• **課題の内容**
下のコイル部品の説明文を読んで、次の問いに答えてください。
1. 磁芯は何と何の混成物でできていますか。
2. 電気自動車やハイブリッドカーで昇圧・回生用に使うコイル部品の駆動周波数は、どの範囲にかかりますか。
3. 特許文献1のコイル部品では、コイルは何の周りに巻かれていますか。

• **提供された文章**

————

説明

コイル部品及びコイル部品製造方法

【課題】高い耐電圧・耐電流特性を有し且つ可聴周波数領域にかかるような周波数で駆動されても可聴ノイズ・うなりを抑制することのできるコイル部品及びその製造方法を提供すること
【解決手段】コイル部品100は、コイル内包絶縁包囲物を磁芯80内部に埋設してなる構造を備える。コイル内包絶縁包囲物は、第1の樹脂からなる絶縁体50にてコイル30を該コイル30の端部12,22を除くようにして包囲して得られる。磁芯80は、第2の樹脂82と磁性体粉末84との混成物からなる。

【発明の詳細な説明】
【技術分野】
【0001】
本発明は、コイル部品及びその製造方法に関し、特に、電気自動車やハイブリッドカーに搭載される蓄電バッテリーのエネルギー制御においてリアクトルとして用いられるコイル部品及びその製造方法に関する。
【背景技術】
【0002】
電気自動車やハイブリッドカーにおいて昇圧・回生用として用いられるコイル部品の駆動周波数は可聴領域の数kHzから数十kHzにかかることから、駆動時には、コイルの線間、コイルと磁芯との間にて相互吸引力に起因した振動が生じるなどして、可聴ノイズ・うなりを発生させるという問題がある。加えて、エアギャップを設けることなく、例えば、200A以上の大電流を流した際にも磁気飽和しないような磁芯の構成は従来見当たらなかったのであるが、エアギャップを設けると上述した振動の可能性に加え、ギャップを挟んだコアとコアとの間で振動が生じる可能性もある。
【0003】
樹脂と磁性体粉末とからなる磁芯を備えるコイル部品が知られている(特許文献1参照)。特許文献1のコイル部品は、樹脂と磁性体粉末からなる磁芯に加え、フェライト焼結体又は金属磁性体粉末からなる圧粉磁芯を備えている。コイルは圧粉磁芯の周囲に巻回され、それを覆うようにして樹脂と磁性体粉末とからなる磁芯が設けられている。
【0004】
【特許文献1】特開2001−185421号公報
【発明の開示】
【発明が解決しようとする課題】
【0005】
特許文献1の目的の一つは、駆動時にノイズ発生を低減することのできるインダクタ、チョークコイル、トランスなどの磁性素子を提供することであるとされている。
【0006】
しかしながら、以下に示すように、特許文献1において問題視しているノイズは、少なくとも本願において問題視している可聴ノイズ・うなりとは異なるメカニズムにより生じるものであると考えられる。

————

• **提供データ**
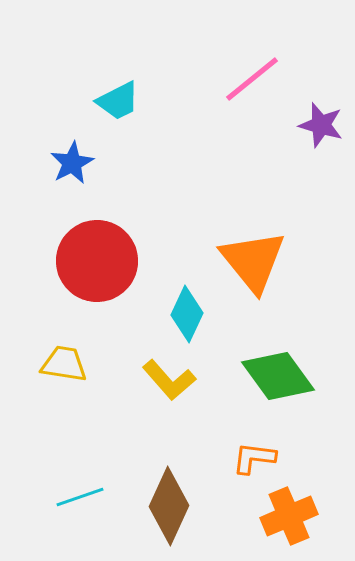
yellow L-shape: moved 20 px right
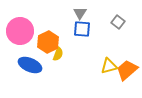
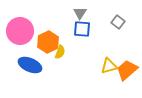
yellow semicircle: moved 2 px right, 2 px up
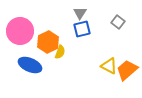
blue square: rotated 18 degrees counterclockwise
yellow triangle: rotated 42 degrees clockwise
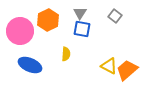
gray square: moved 3 px left, 6 px up
blue square: rotated 24 degrees clockwise
orange hexagon: moved 22 px up
yellow semicircle: moved 6 px right, 2 px down; rotated 16 degrees counterclockwise
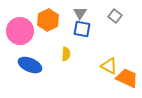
orange trapezoid: moved 8 px down; rotated 65 degrees clockwise
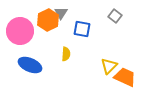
gray triangle: moved 19 px left
yellow triangle: rotated 48 degrees clockwise
orange trapezoid: moved 2 px left, 1 px up
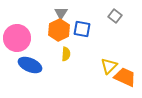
orange hexagon: moved 11 px right, 10 px down
pink circle: moved 3 px left, 7 px down
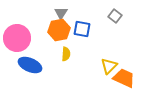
orange hexagon: rotated 15 degrees clockwise
orange trapezoid: moved 1 px left, 1 px down
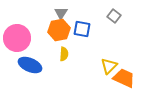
gray square: moved 1 px left
yellow semicircle: moved 2 px left
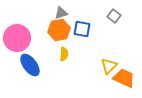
gray triangle: rotated 40 degrees clockwise
blue ellipse: rotated 30 degrees clockwise
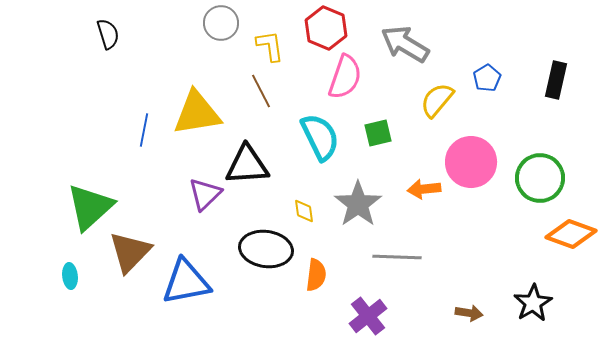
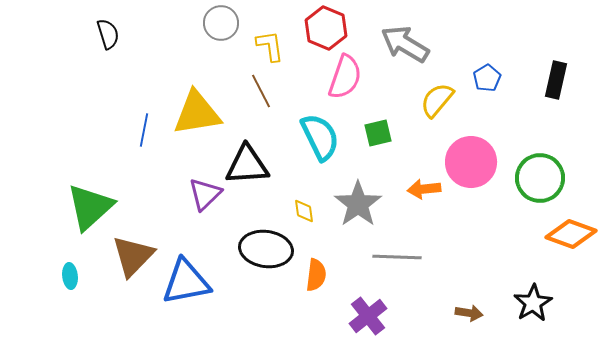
brown triangle: moved 3 px right, 4 px down
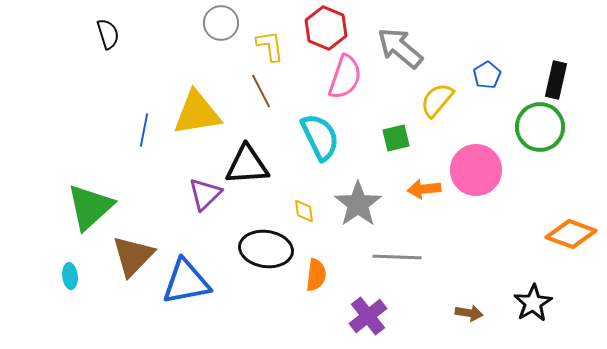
gray arrow: moved 5 px left, 4 px down; rotated 9 degrees clockwise
blue pentagon: moved 3 px up
green square: moved 18 px right, 5 px down
pink circle: moved 5 px right, 8 px down
green circle: moved 51 px up
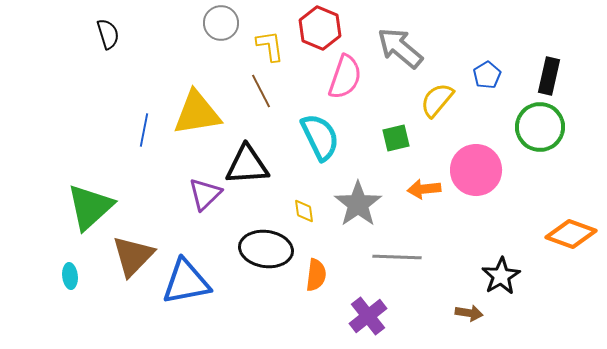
red hexagon: moved 6 px left
black rectangle: moved 7 px left, 4 px up
black star: moved 32 px left, 27 px up
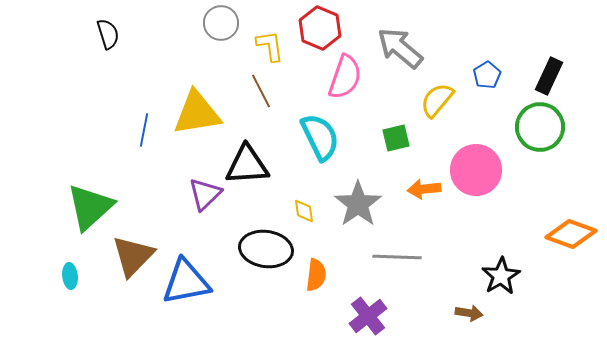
black rectangle: rotated 12 degrees clockwise
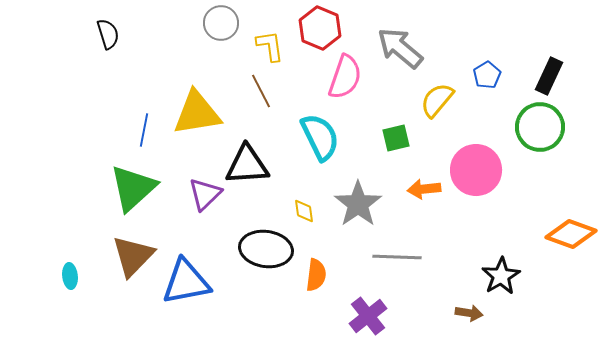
green triangle: moved 43 px right, 19 px up
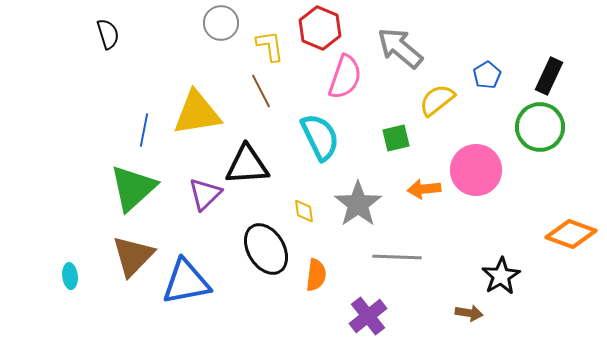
yellow semicircle: rotated 12 degrees clockwise
black ellipse: rotated 51 degrees clockwise
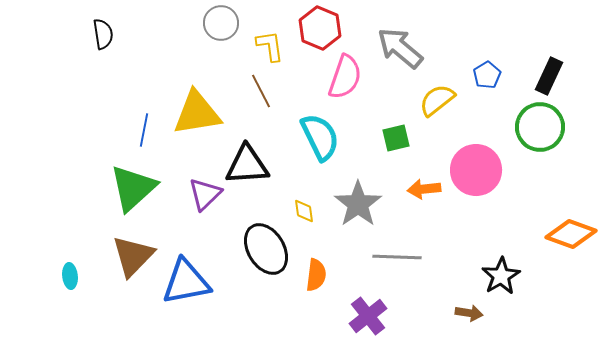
black semicircle: moved 5 px left; rotated 8 degrees clockwise
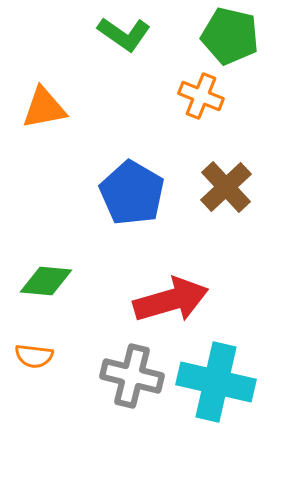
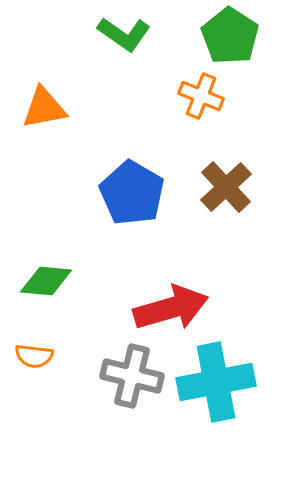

————

• **回答全文**
1. 第2の樹脂と磁性体粉末との混成物でできています。
2. 可聴領域の数kHzから数十kHzにかかります。
3. 圧粉磁芯の周りに巻かれています。